Requirements:
Print the following records again exactly, everything from the line containing "country: China" down to the line containing "genus: Corythea", both of those lines included.

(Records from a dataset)
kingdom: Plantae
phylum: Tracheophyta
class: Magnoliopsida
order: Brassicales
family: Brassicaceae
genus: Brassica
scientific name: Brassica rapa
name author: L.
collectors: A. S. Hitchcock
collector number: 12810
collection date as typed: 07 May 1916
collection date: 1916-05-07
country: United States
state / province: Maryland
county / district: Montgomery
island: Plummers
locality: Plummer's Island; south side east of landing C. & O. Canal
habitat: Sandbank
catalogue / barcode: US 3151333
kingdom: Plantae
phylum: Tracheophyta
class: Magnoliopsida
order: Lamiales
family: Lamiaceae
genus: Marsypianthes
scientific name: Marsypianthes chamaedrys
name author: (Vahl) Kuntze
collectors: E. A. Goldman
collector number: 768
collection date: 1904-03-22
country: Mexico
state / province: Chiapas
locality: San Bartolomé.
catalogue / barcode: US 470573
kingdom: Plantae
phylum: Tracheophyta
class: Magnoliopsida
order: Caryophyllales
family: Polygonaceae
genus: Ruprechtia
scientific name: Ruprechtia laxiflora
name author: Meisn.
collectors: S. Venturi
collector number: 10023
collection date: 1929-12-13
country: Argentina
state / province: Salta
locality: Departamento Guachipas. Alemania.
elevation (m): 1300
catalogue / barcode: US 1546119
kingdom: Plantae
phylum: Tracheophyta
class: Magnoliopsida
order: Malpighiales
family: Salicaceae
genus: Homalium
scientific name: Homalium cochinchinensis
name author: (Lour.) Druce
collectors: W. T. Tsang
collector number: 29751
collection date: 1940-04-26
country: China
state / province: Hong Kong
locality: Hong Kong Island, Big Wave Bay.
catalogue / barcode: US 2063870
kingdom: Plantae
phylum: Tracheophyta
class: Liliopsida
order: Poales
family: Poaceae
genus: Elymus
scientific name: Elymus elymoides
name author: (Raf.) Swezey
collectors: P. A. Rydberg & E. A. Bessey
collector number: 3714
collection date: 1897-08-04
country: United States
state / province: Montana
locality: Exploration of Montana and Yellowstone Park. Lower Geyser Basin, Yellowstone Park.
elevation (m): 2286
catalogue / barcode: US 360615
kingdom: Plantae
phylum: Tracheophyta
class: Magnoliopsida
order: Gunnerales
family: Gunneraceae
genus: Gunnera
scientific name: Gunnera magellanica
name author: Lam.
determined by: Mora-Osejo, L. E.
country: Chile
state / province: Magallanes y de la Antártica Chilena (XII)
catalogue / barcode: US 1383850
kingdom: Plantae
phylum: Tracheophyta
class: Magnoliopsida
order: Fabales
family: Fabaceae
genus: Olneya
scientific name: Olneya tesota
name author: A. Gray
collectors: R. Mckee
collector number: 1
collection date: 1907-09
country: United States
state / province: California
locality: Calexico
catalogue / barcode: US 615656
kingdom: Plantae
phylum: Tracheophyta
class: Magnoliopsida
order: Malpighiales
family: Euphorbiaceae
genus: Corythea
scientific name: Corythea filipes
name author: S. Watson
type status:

Final result:
country: China
state / province: Hong Kong
locality: Hong Kong Island, Big Wave Bay.
catalogue / barcode: US 2063870
kingdom: Plantae
phylum: Tracheophyta
class: Liliopsida
order: Poales
family: Poaceae
genus: Elymus
scientific name: Elymus elymoides
name author: (Raf.) Swezey
collectors: P. A. Rydberg & E. A. Bessey
collector number: 3714
collection date: 1897-08-04
country: United States
state / province: Montana
locality: Exploration of Montana and Yellowstone Park. Lower Geyser Basin, Yellowstone Park.
elevation (m): 2286
catalogue / barcode: US 360615
kingdom: Plantae
phylum: Tracheophyta
class: Magnoliopsida
order: Gunnerales
family: Gunneraceae
genus: Gunnera
scientific name: Gunnera magellanica
name author: Lam.
determined by: Mora-Osejo, L. E.
country: Chile
state / province: Magallanes y de la Antártica Chilena (XII)
catalogue / barcode: US 1383850
kingdom: Plantae
phylum: Tracheophyta
class: Magnoliopsida
order: Fabales
family: Fabaceae
genus: Olneya
scientific name: Olneya tesota
name author: A. Gray
collectors: R. Mckee
collector number: 1
collection date: 1907-09
country: United States
state / province: California
locality: Calexico
catalogue / barcode: US 615656
kingdom: Plantae
phylum: Tracheophyta
class: Magnoliopsida
order: Malpighiales
family: Euphorbiaceae
genus: Corythea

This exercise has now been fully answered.